5- Do you feel like the world is a hostile place where you need to fight to survive? How do you get people to do what you want them to do? Let’s be honest…
What behaviours have you developed to survive? I needed to feel safe so I cultivated the perfectionist traits I’d already half learnt from the first phase of my childhood. Everything revolved around: “I take care of myself and no one else does”. I learnt to change my behaviour according to what others expected. I didn’t know how to be true to myself. There were so many masks, so many identities, that it was almost like being in my own theatre production. Whilst many of these have now gone over the years, I’m still left with the fear of abandonment and the struggle to let people in.
So what can we do? What are the first steps to understanding whether boarding school was a curse or a privilege?
1- Acceptance
I always assumed I was resilient because of my boarding school experience but if you look at the proper definition then being resilient involves connecting with our emotions.

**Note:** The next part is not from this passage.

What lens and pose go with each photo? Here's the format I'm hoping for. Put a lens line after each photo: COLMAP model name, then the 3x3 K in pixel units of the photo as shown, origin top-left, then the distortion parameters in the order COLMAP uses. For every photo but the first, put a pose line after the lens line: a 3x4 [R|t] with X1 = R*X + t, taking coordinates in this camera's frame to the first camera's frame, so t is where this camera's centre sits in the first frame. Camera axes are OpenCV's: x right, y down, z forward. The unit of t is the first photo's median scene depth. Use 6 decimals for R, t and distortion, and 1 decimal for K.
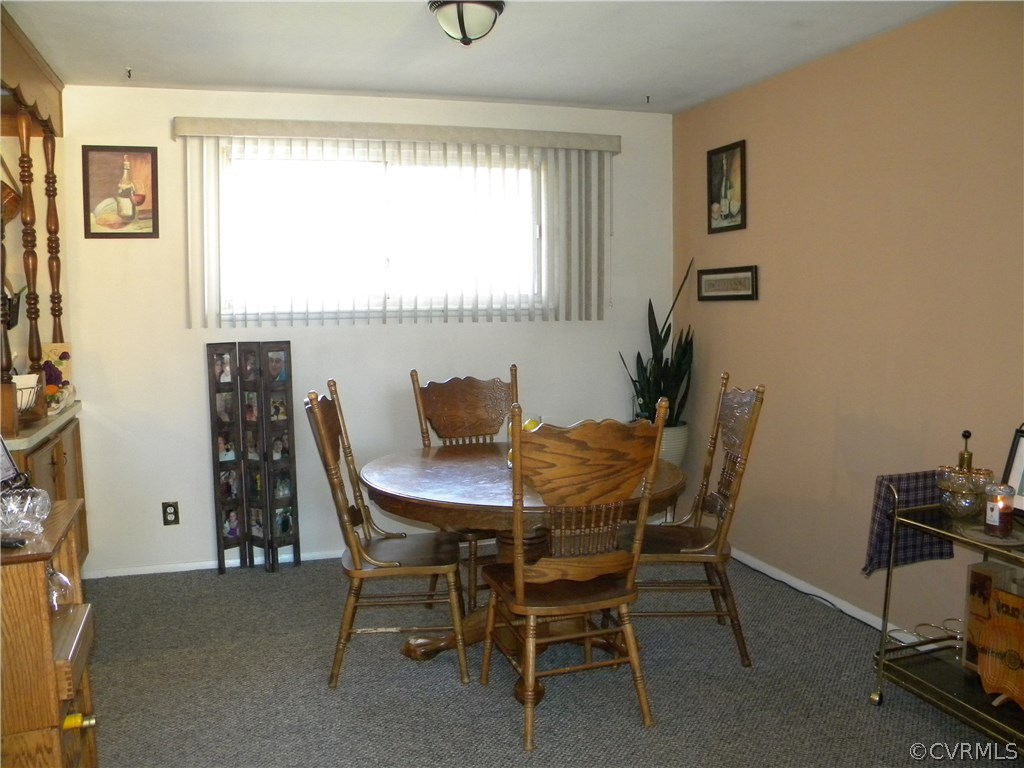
lens RADIAL K [[881.4, 0, 513.2], [0, 881.4, 373.1], [0, 0, 1]] dist [-0.189894, 0.167803]
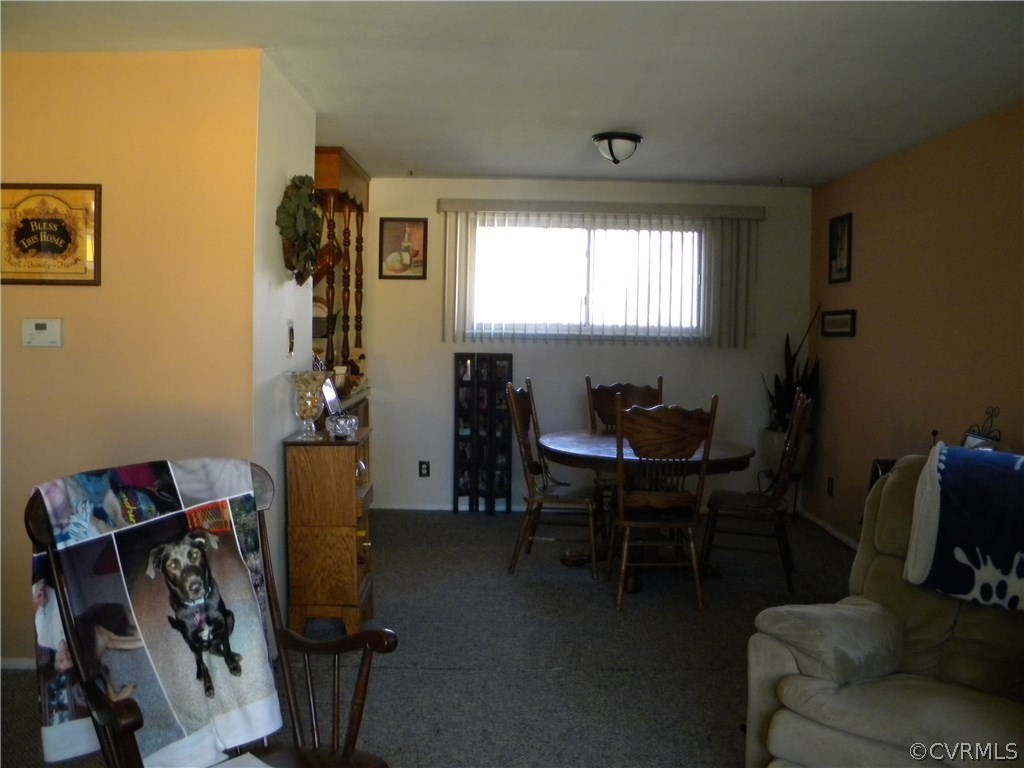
lens RADIAL K [[881.4, 0, 513.2], [0, 881.4, 373.1], [0, 0, 1]] dist [-0.189894, 0.167803]
pose [[0.953277, 0.044541, -0.298796, 0.188927], [-0.053059, 0.998382, -0.020454, 0.025701], [0.297402, 0.035352, 0.954098, -0.397713]]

And on the contrary, I would get overwhelmed by them. Mindfulness has made a huge impact to my life and helped me to accept. We need to accept pain and to stop resisting it in order for it to lessen . Otherwise, we are constantly fighting the world and that just causes us suffering because we can’t change things out of our control.
2- Emotions
I didn’t have the right vocabulary for describing my emotions, let alone feeling them. It’s simple but it works – I love the wheel of emotions. The trick is to learn the words but also use them when journaling about the experiences, either from school or simply from your day. It’s an exercise that can also help you find the patterns of triggers and unhealthy behaviours you use today.
3- Talking
I know it’s hard but just saying out loud that yes, I suffered, is important. It’s part of accepting. For years, I would brush it away as something inconsequential. I felt guilty though because surely my experience was nothing compared to what some people have to live through. I was very lucky to be so privileged so how can I possibly be in pain?
However, we were children and our needs were not met. We did not feel safe. In terms of developmental psychology, that is very damaging with regards how we approach life and relationships as adults. Coaching can help and sometimes therapy is also needed. Again, remember that to ask for help is a sign of strength. It’s a sign that we understand that we are human and that by facing our pain can we hope to grow. And of course, start to ease the pain.
And what’s next? I’ll keep sharing the tools I discover but as a start, I need to reconnect with my inner child through journaling. I need to help her grow up beyond those school years. Therefore, I can help myself move into truly believing that I am safe and that the pain is over. I have to remember. I have to go back, reform the key and open the box.